— start of RECORDS SUPPLIED —

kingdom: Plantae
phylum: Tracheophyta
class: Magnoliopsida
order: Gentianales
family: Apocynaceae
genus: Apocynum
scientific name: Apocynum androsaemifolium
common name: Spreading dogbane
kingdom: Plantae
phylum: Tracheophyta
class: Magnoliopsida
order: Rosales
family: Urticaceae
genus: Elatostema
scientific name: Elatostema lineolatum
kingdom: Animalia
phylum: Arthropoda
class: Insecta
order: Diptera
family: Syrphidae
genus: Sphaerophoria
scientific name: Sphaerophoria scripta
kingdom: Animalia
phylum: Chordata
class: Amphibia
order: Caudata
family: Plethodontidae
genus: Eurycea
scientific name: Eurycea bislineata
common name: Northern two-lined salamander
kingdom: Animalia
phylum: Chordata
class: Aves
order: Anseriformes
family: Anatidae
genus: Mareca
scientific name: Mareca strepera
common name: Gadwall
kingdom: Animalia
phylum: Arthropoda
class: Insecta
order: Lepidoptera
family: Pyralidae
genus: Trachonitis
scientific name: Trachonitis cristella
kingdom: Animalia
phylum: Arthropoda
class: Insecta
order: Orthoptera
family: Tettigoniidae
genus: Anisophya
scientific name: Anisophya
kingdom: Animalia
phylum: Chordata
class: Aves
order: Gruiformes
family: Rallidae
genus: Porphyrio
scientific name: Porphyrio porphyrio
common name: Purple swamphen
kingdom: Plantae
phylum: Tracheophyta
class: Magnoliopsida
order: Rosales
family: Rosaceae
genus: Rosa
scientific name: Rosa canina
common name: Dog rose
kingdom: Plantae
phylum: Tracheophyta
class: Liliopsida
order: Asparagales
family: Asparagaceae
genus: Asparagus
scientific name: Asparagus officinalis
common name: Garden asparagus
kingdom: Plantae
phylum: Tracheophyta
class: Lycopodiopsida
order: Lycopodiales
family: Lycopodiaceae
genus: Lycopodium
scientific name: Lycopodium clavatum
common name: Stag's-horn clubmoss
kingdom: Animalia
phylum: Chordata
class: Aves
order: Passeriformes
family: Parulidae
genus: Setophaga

— end of RECORDS SUPPLIED —

Reproduce every line of all the saved entries above, character for character, keeping each item's lines in their original order.

**TASK RESPONSE:**
kingdom: Plantae
phylum: Tracheophyta
class: Magnoliopsida
order: Gentianales
family: Apocynaceae
genus: Apocynum
scientific name: Apocynum androsaemifolium
common name: Spreading dogbane
kingdom: Plantae
phylum: Tracheophyta
class: Magnoliopsida
order: Rosales
family: Urticaceae
genus: Elatostema
scientific name: Elatostema lineolatum
kingdom: Animalia
phylum: Arthropoda
class: Insecta
order: Diptera
family: Syrphidae
genus: Sphaerophoria
scientific name: Sphaerophoria scripta
kingdom: Animalia
phylum: Chordata
class: Amphibia
order: Caudata
family: Plethodontidae
genus: Eurycea
scientific name: Eurycea bislineata
common name: Northern two-lined salamander
kingdom: Animalia
phylum: Chordata
class: Aves
order: Anseriformes
family: Anatidae
genus: Mareca
scientific name: Mareca strepera
common name: Gadwall
kingdom: Animalia
phylum: Arthropoda
class: Insecta
order: Lepidoptera
family: Pyralidae
genus: Trachonitis
scientific name: Trachonitis cristella
kingdom: Animalia
phylum: Arthropoda
class: Insecta
order: Orthoptera
family: Tettigoniidae
genus: Anisophya
scientific name: Anisophya
kingdom: Animalia
phylum: Chordata
class: Aves
order: Gruiformes
family: Rallidae
genus: Porphyrio
scientific name: Porphyrio porphyrio
common name: Purple swamphen
kingdom: Plantae
phylum: Tracheophyta
class: Magnoliopsida
order: Rosales
family: Rosaceae
genus: Rosa
scientific name: Rosa canina
common name: Dog rose
kingdom: Plantae
phylum: Tracheophyta
class: Liliopsida
order: Asparagales
family: Asparagaceae
genus: Asparagus
scientific name: Asparagus officinalis
common name: Garden asparagus
kingdom: Plantae
phylum: Tracheophyta
class: Lycopodiopsida
order: Lycopodiales
family: Lycopodiaceae
genus: Lycopodium
scientific name: Lycopodium clavatum
common name: Stag's-horn clubmoss
kingdom: Animalia
phylum: Chordata
class: Aves
order: Passeriformes
family: Parulidae
genus: Setophaga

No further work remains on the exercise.